- Work instruction
Give the entries below again, word for word, and leave out the images.

Start of Information shown

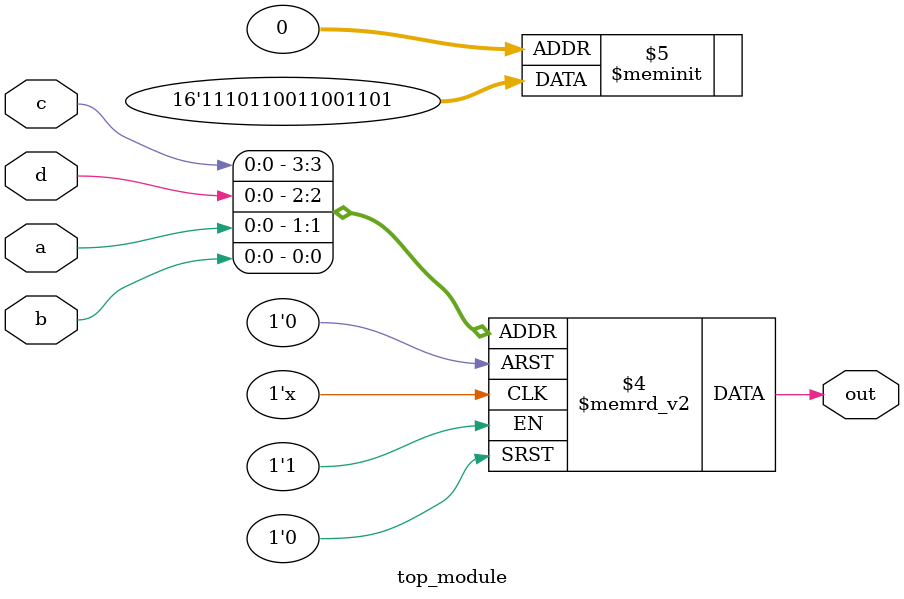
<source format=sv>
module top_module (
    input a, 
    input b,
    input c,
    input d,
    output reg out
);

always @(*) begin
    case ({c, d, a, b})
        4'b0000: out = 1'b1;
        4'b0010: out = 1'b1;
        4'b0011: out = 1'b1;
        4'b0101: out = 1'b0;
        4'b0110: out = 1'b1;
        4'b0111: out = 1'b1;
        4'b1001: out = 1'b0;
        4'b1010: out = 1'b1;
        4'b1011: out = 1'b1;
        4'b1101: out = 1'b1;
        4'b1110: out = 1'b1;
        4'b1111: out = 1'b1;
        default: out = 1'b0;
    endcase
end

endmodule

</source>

End of Information shown

- Response
<source format=sv>
module top_module (
    input a, 
    input b,
    input c,
    input d,
    output reg out
);

always @(*) begin
    case ({c, d, a, b})
        4'b0000: out = 1'b1;
        4'b0010: out = 1'b1;
        4'b0011: out = 1'b1;
        4'b0101: out = 1'b0;
        4'b0110: out = 1'b1;
        4'b0111: out = 1'b1;
        4'b1001: out = 1'b0;
        4'b1010: out = 1'b1;
        4'b1011: out = 1'b1;
        4'b1101: out = 1'b1;
        4'b1110: out = 1'b1;
        4'b1111: out = 1'b1;
        default: out = 1'b0;
    endcase
end

endmodule

</source>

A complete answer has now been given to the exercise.